Setitik Bulan
Oleh: Rara Amerea A.
Hembusan angin malam tanpa permisi menyelinap masuk ke
dalam rumah bersamaan dengan suara
decitan pintu. “Ibu udah tidur dek?” tanyanya memecah lamunan seorang gadis. Sejenak
ia menatap sendu sang kakak lalu menundukan kepalanya “Sampun mas.” Helaan nafas yang berat terdengar. “Mas, kasihan ibu”
ucapnya menggantung. “Ibu kangen bapak.” lanjutnya pelan. Mendudukan dirinya di
sebuah kursi yang reyot sang kakak bertanya “Ibu masih nungguin bapak pulang?”.
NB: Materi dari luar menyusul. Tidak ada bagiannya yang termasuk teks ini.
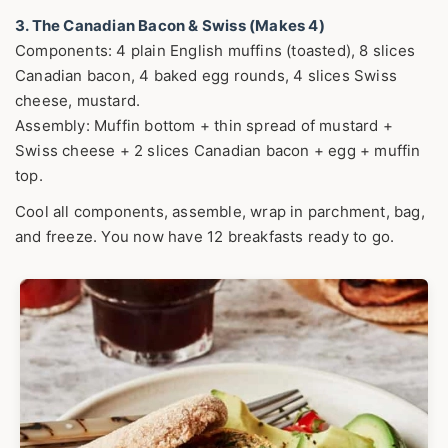
3. The Canadian Bacon & Swiss (Makes 4)
Components: 4 plain English muffins (toasted), 8 slices
Canadian bacon, 4 baked egg rounds, 4 slices Swiss
cheese, mustard.
Assembly: Muffin bottom + thin spread of mustard +
Swiss cheese + 2 slices Canadian bacon + egg + muffin
top.
Cool all components, assemble, wrap in parchment, bag,
and freeze. You now have 12 breakfasts ready to go.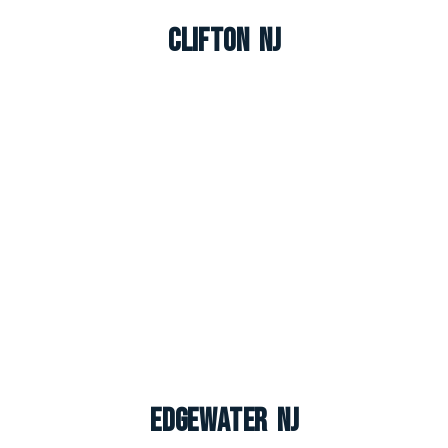
Clifton NJ
Edgewater NJ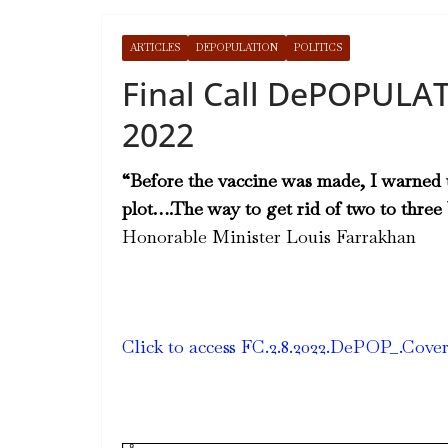
ARTICLES
DEPOPULATION
POLITICS
Final Call DePOPULAT
2022
“Before the vaccine was made, I warned u
plot….The way to get rid of two to three b
Honorable Minister Louis Farrakhan
Click to access FC.2.8.2022.DePOP_.Cove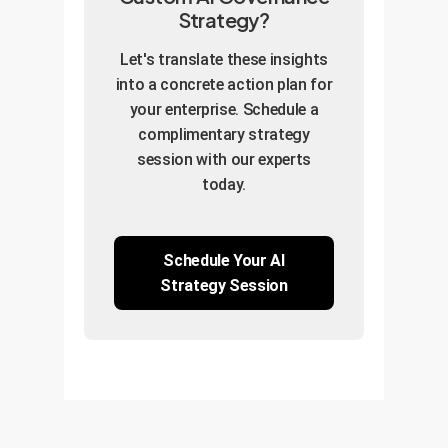
Strategy?
Let's translate these insights
into a concrete action plan for
your enterprise. Schedule a
complimentary strategy
session with our experts
today.
Schedule Your AI
Strategy Session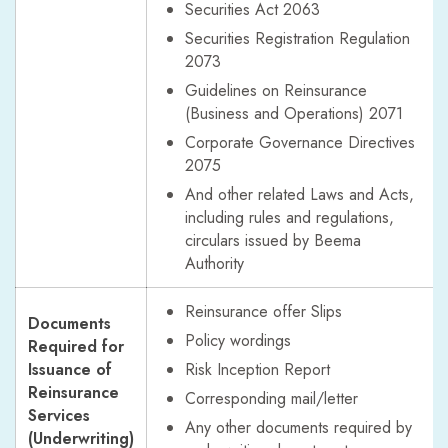
Securities Act 2063
Securities Registration Regulation
2073
Guidelines on Reinsurance
(Business and Operations) 2071
Corporate Governance Directives
2075
And other related Laws and Acts,
including rules and regulations,
circulars issued by Beema
Authority
Reinsurance offer Slips
Documents
Policy wordings
Required for
Issuance of
Risk Inception Report
Reinsurance
Corresponding mail/letter
Services
Any other documents required by
(Underwriting)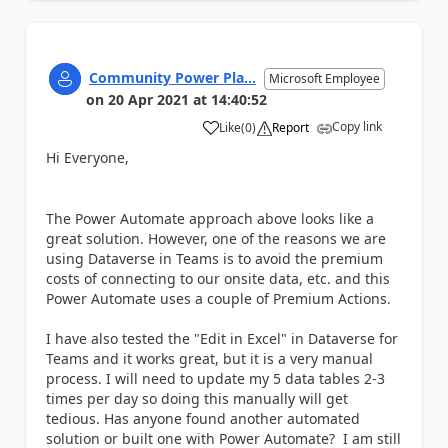
Community Power Pla...
Microsoft Employee
on
20 Apr 2021
at
14:40:52
Copy link
Like
(
0
)
Report
a
Hi Everyone,
The Power Automate approach above looks like a
great solution. However, one of the reasons we are
using Dataverse in Teams is to avoid the premium
costs of connecting to our onsite data, etc. and this
Power Automate uses a couple of Premium Actions.
I have also tested the "Edit in Excel" in Dataverse for
Teams and it works great, but it is a very manual
process. I will need to update my 5 data tables 2-3
times per day so doing this manually will get
tedious. Has anyone found another automated
solution or built one with Power Automate? I am still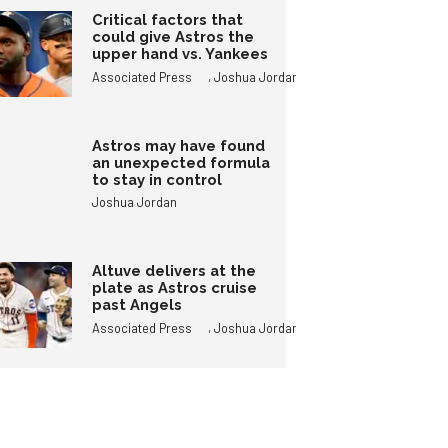
Critical factors that
could give Astros the
upper hand vs. Yankees
,
Associated Press
Joshua Jordan
Astros may have found
an unexpected formula
to stay in control
Joshua Jordan
Altuve delivers at the
plate as Astros cruise
past Angels
,
Associated Press
Joshua Jordan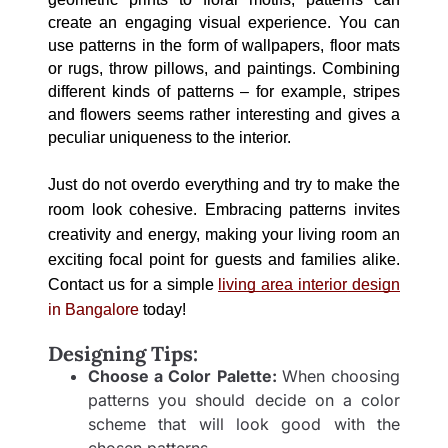
create an engaging visual experience. You can 
use patterns in the form of wallpapers, floor mats 
or rugs, throw pillows, and paintings. Combining 
different kinds of patterns – for example, stripes 
and flowers seems rather interesting and gives a 
peculiar uniqueness to the interior. 
Just do not overdo everything and try to make the 
room look cohesive. Embracing patterns invites 
creativity and energy, making your living room an 
exciting focal point for guests and families alike. 
Contact us for a simple 
living area interior
 design
in Bangalore
 today!
Designing Tips:
Choose a Color Palette:
When choosing
patterns you should decide on a color
scheme that will look good with the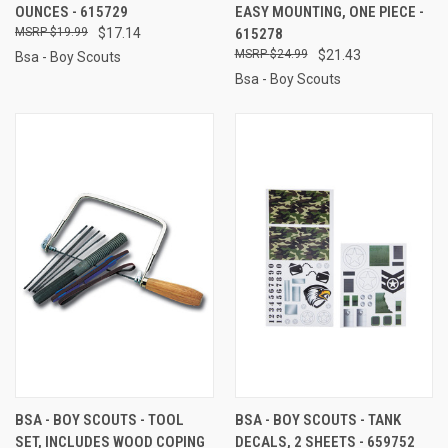
OUNCES - 615729
EASY MOUNTING, ONE PIECE -
$19.99
$17.14
615278
$24.99
$21.43
Bsa - Boy Scouts
Bsa - Boy Scouts
BSA - BOY SCOUTS - TOOL
BSA - BOY SCOUTS - TANK
SET, INCLUDES WOOD COPING
DECALS, 2 SHEETS - 659752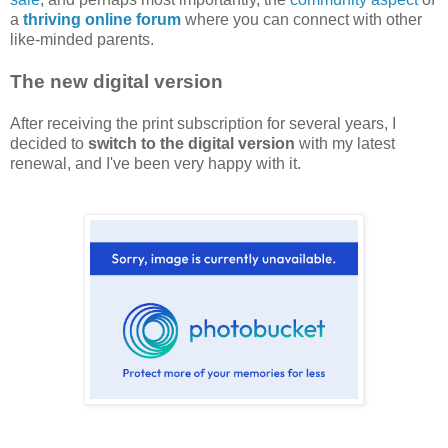
a
thriving online forum
where you can connect with other
like-minded parents.
The new digital version
After receiving the print subscription for several years, I
decided to
switch to the digital version
with my latest
renewal, and I've been very happy with it.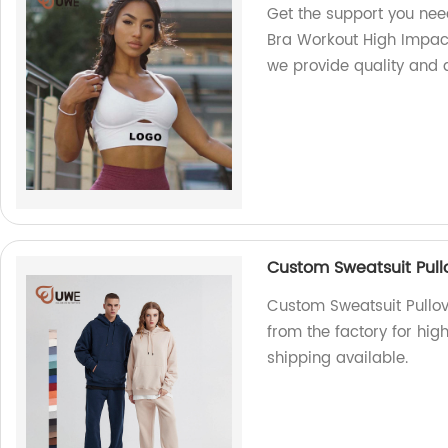
Get the support you nee
Bra Workout High Impact
we provide quality and a
Custom Sweatsuit Pull
Custom Sweatsuit Pullov
from the factory for hig
shipping available.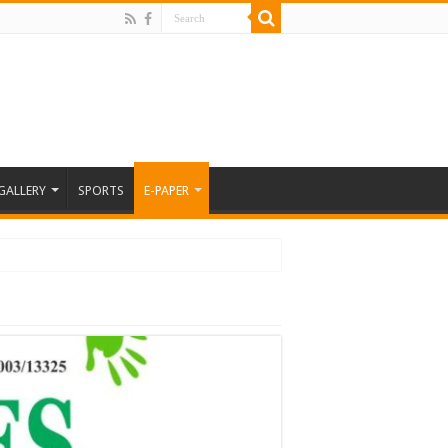
GALLERY
SPORTS
E-PAPER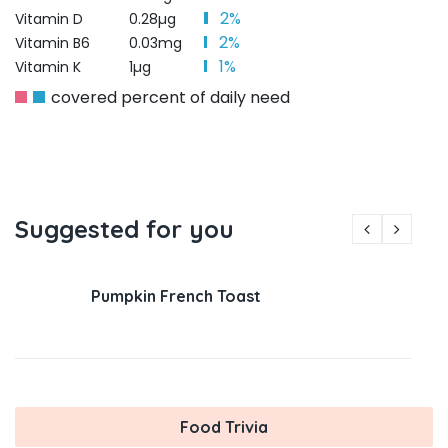
2%
Vitamin D
0.28µg
2%
Vitamin B6
0.03mg
1%
Vitamin K
1µg
covered percent of daily need
Suggested for you
Pumpkin French Toast
Food Trivia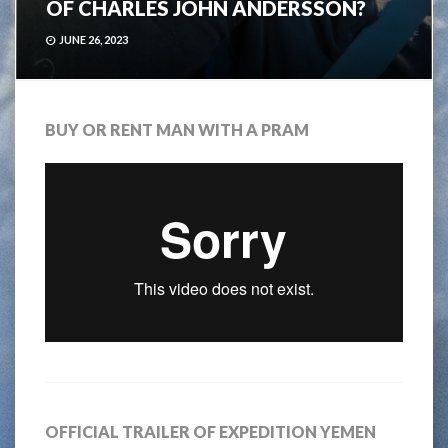
OF CHARLES JOHN ANDERSSON?
JUNE 26, 2023
BUY OR RENT MAN WITH A PRAM
OFFICIAL TRAILER OF EXPEDITION YEMEN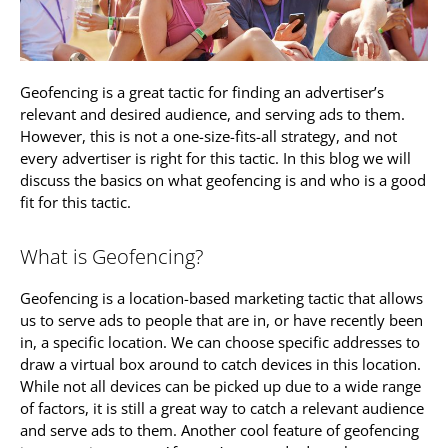
Geofencing is a great tactic for finding an advertiser’s
relevant and desired audience, and serving ads to them.
However, this is not a one-size-fits-all strategy, and not
every advertiser is right for this tactic. In this blog we will
discuss the basics on what geofencing is and who is a good
fit for this tactic.
What is Geofencing?
Geofencing is a location-based marketing tactic that allows
us to serve ads to people that are in, or have recently been
in, a specific location. We can choose specific addresses to
draw a virtual box around to catch devices in this location.
While not all devices can be picked up due to a wide range
of factors, it is still a great way to catch a relevant audience
and serve ads to them. Another cool feature of geofencing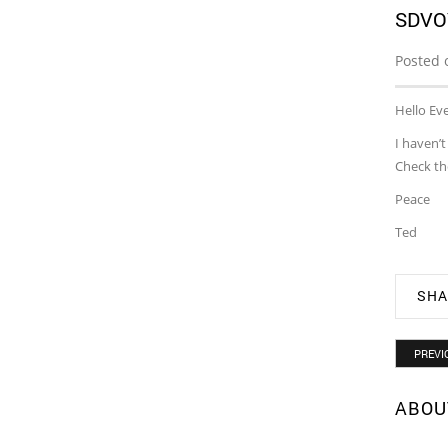
SDVO
Posted 
Hello Ev
I haven’
Check th
Peace
Ted
SHA
PREVI
ABOU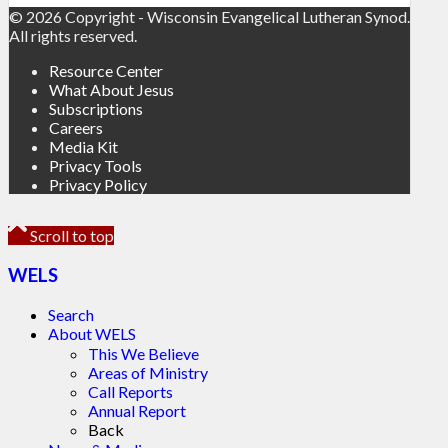
© 2026 Copyright - Wisconsin Evangelical Lutheran Synod.
All rights reserved.
Resource Center
What About Jesus
Subscriptions
Careers
Media Kit
Privacy Tools
Privacy Policy
Scroll to top
WELS
Search
About WELS
This We Believe
Areas of Ministry
Call Reports
Annual Report
Back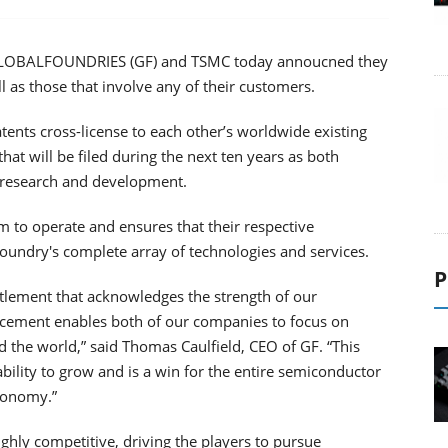
r, GLOBALFOUNDRIES (GF) and TSMC today annoucned they
l as those that involve any of their customers.
tents cross-license to each other’s worldwide existing
hat will be filed during the next ten years as both
 research and development.
 to operate and ensures that their respective
foundry's complete array of technologies and services.
P
ttlement that acknowledges the strength of our
uncement enables both of our companies to focus on
d the world,” said Thomas Caulfield, CEO of GF. “This
lity to grow and is a win for the entire semiconductor
economy.”
hly competitive, driving the players to pursue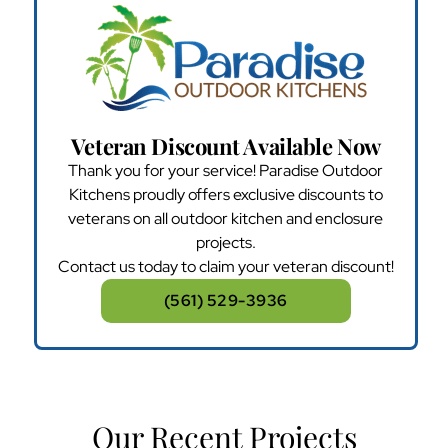
Veteran Discount Available Now
Thank you for your service! Paradise Outdoor
Kitchens proudly offers exclusive discounts to
veterans on all outdoor kitchen and enclosure
projects.
Contact us today to claim your veteran discount!
(561) 529-3936
Our Recent Projects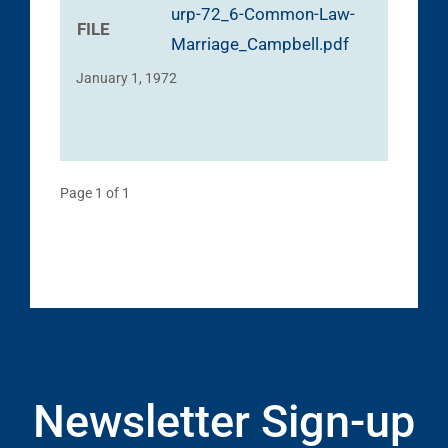
urp-72_6-Common-Law-
FILE
Marriage_Campbell.pdf
January 1, 1972
Page 1 of 1
Newsletter Sign-up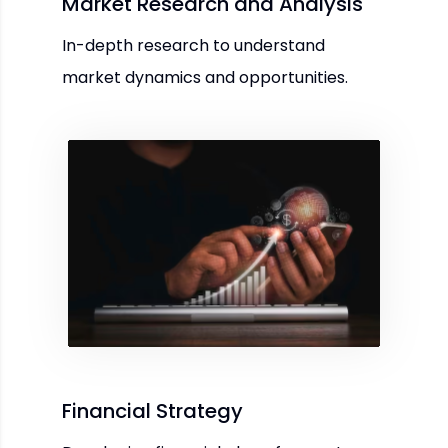
Market Research and Analysis
In-depth research to understand
market dynamics and opportunities.
Financial Strategy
Gadis yang lebih muda hanya menganggukan kepala pelan lalu bertanya “Abis dari
mana mas?” Sang kakak memejamkan matanya sejenak “Biasa nyari sinyal buat
ngumpulin tugas.” Gadis manis tersebut hanya menganggukan kepalanya paham.
Keheningan mulai menyeruak di ruangan itu. “Udah lama ya mas bapak pamit melaut.” ucap gadis tersebut menerawang jauh, yang diajak bicara hanya diam. “Susah ya mas jadi kecil suka gak terlihat. Eh engga mereka aja yang buta.” lanjutnya sendu. “Sampe sekarang juga gak ada kabar.” ucap sang kakak pelan. “Apa tak lapor di tukang bakso ya mas mereka kan intel.” Mendengar hal itu yang lebih tua hanya menatap bingung sang adik. “Guyon mas guyon. Ojo spaneng ngono ta.” Ucapnya tanpa menyiratkan nada bercanda sama sekali. “Mas sampeyan mau jadi wakil rakyat ta?” lagi ucapan aneh yang berasal dari gadis itu. “Gak usah lah mas. Jadi bulan ae.” “Bulan?” sang kakak mengernyitkan alisnya bingung. “Bapak dulu suka cerita sama bulan mas, ngendikanipun bulan lebih mendengarkan gak peduli seberapa kecil kamu” ucapnya menatap tepat di iris sang kakak. Sang kakak hanya diam pikirannya berkecamuk. “Emang susah ta mas buat berlaku adil?” Suasana kembali hening mereka berdua sedang sibuk dengan pikirannya masing-masing. “Aku lupa deh mas yang kecil selalu ketutupan sama yang besar.” lanjutnya pelan. “Kalau nanti mas jadi bulan semoga sinarnya terpancar ke suluruh semesta. Besok kita beli bunga buat bapak ya dek.” Ucap sang kakak bertukar tatapan lembut dengan adiknya menyalurkan rasa kepercayaan.